- **YOUR ASSIGNMENT**: Go through the records and filter out every line lacking the word "finding"; copy the lines that remain.

* * * *

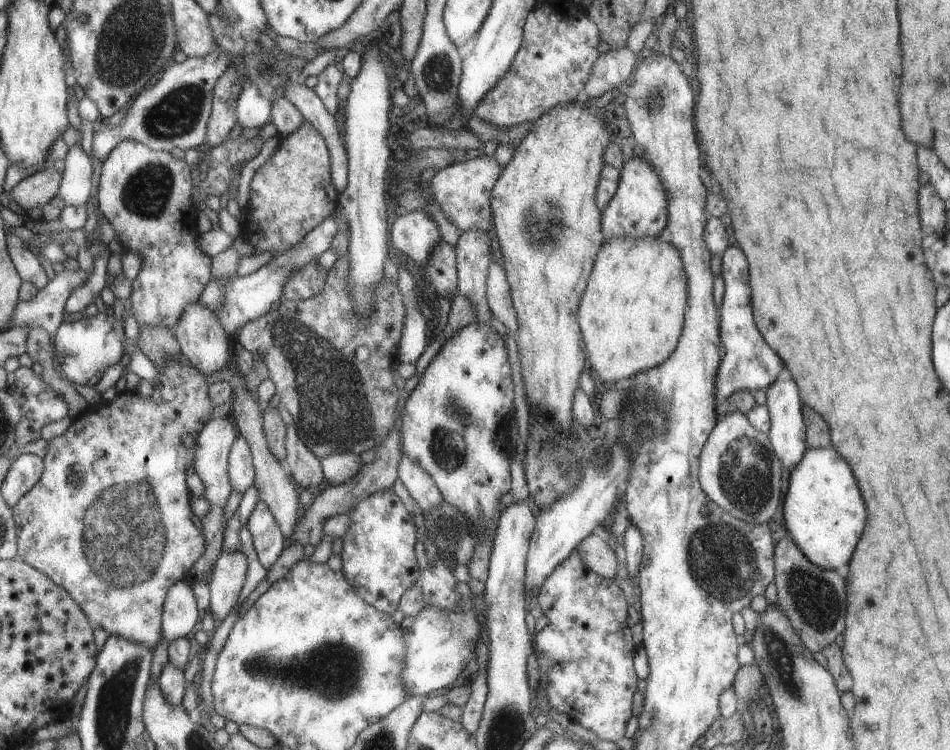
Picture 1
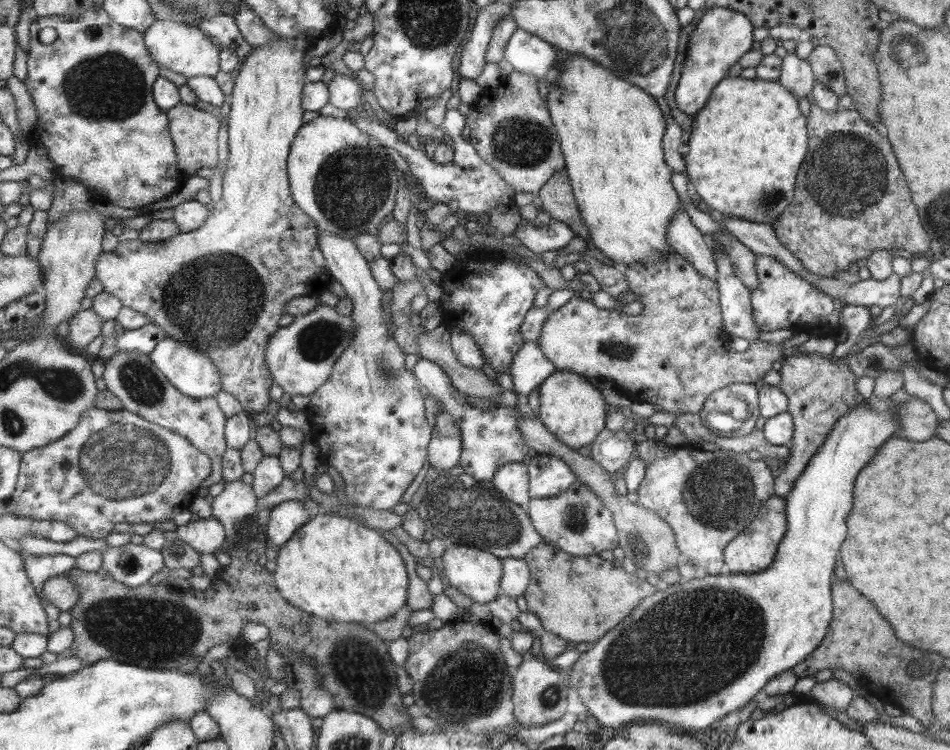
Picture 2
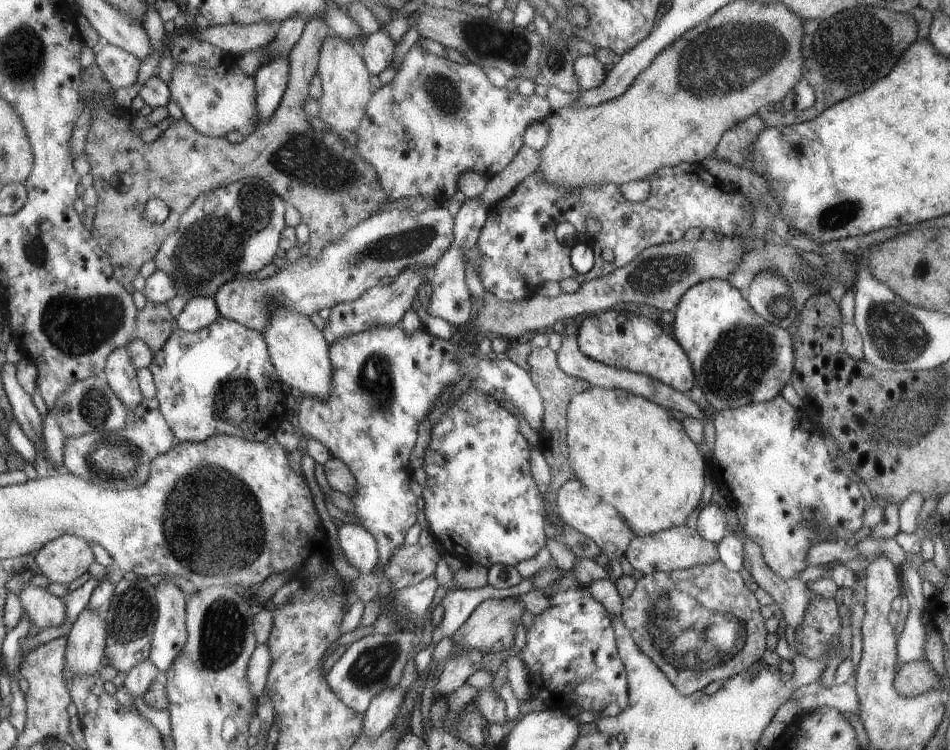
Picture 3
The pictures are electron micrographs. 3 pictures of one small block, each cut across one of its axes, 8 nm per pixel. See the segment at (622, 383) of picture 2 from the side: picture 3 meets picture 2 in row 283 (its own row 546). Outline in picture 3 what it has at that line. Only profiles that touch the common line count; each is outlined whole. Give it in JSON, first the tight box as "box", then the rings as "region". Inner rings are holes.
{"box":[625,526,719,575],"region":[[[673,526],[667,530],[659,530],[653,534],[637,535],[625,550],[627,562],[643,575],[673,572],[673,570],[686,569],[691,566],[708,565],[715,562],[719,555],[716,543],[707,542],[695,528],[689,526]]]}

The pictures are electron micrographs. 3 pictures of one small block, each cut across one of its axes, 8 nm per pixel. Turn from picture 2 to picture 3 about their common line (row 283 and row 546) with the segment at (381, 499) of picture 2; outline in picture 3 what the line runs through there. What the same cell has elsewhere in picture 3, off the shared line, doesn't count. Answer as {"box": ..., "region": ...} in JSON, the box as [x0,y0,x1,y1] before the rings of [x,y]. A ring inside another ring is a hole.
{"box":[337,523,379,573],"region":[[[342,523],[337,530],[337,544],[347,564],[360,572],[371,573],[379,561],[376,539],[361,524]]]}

* * * *

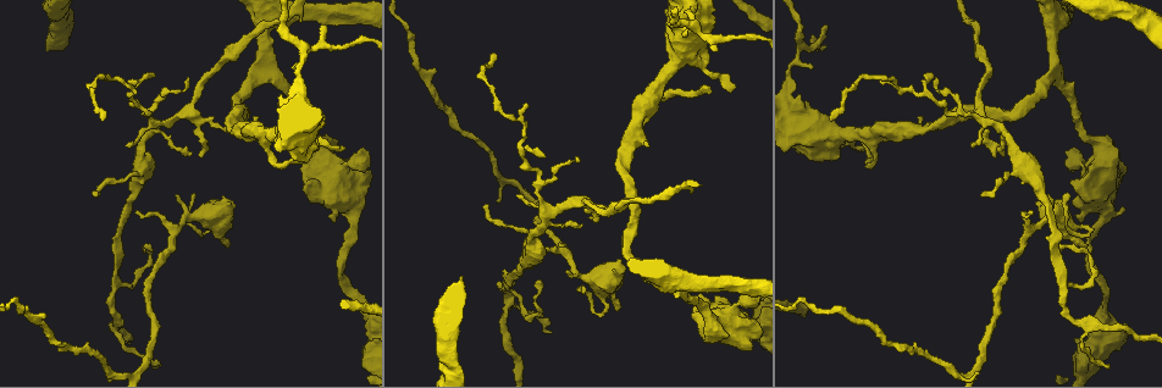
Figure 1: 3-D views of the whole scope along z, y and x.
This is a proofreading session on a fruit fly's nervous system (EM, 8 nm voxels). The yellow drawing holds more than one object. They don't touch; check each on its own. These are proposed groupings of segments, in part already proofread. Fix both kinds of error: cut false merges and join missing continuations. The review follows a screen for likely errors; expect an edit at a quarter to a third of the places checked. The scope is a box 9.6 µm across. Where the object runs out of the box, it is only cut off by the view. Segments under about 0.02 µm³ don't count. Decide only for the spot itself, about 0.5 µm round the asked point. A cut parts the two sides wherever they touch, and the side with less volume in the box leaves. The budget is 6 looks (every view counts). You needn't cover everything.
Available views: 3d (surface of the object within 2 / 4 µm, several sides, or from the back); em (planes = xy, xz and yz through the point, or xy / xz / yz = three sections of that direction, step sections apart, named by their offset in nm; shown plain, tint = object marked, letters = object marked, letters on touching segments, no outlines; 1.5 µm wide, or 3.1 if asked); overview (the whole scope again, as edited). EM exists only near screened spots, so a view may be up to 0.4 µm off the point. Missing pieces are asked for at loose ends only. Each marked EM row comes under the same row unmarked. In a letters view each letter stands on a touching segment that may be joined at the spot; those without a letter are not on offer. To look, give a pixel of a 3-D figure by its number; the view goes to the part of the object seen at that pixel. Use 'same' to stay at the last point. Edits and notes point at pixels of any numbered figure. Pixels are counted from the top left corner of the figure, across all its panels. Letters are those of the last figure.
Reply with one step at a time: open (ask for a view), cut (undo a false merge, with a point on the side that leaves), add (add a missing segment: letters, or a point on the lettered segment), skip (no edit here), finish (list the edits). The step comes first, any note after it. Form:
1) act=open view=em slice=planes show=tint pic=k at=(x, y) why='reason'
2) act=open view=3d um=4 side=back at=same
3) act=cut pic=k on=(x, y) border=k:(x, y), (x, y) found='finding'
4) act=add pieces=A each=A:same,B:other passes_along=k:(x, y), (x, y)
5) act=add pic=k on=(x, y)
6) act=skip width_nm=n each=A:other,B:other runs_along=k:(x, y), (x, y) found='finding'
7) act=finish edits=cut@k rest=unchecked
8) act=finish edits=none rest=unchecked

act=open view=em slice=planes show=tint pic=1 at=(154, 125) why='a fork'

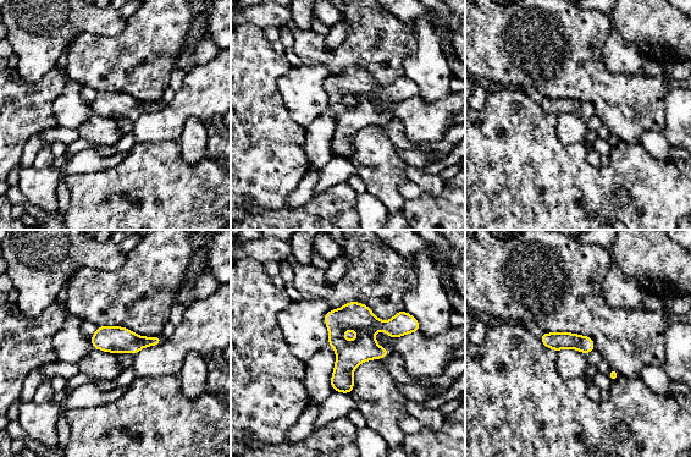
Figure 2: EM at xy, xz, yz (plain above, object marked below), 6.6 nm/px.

* * * *

- **SOLUTION TO THE PROBLEM**:
3) act=cut pic=k on=(x, y) border=k:(x, y), (x, y) found='finding'
6) act=skip width_nm=n each=A:other,B:other runs_along=k:(x, y), (x, y) found='finding'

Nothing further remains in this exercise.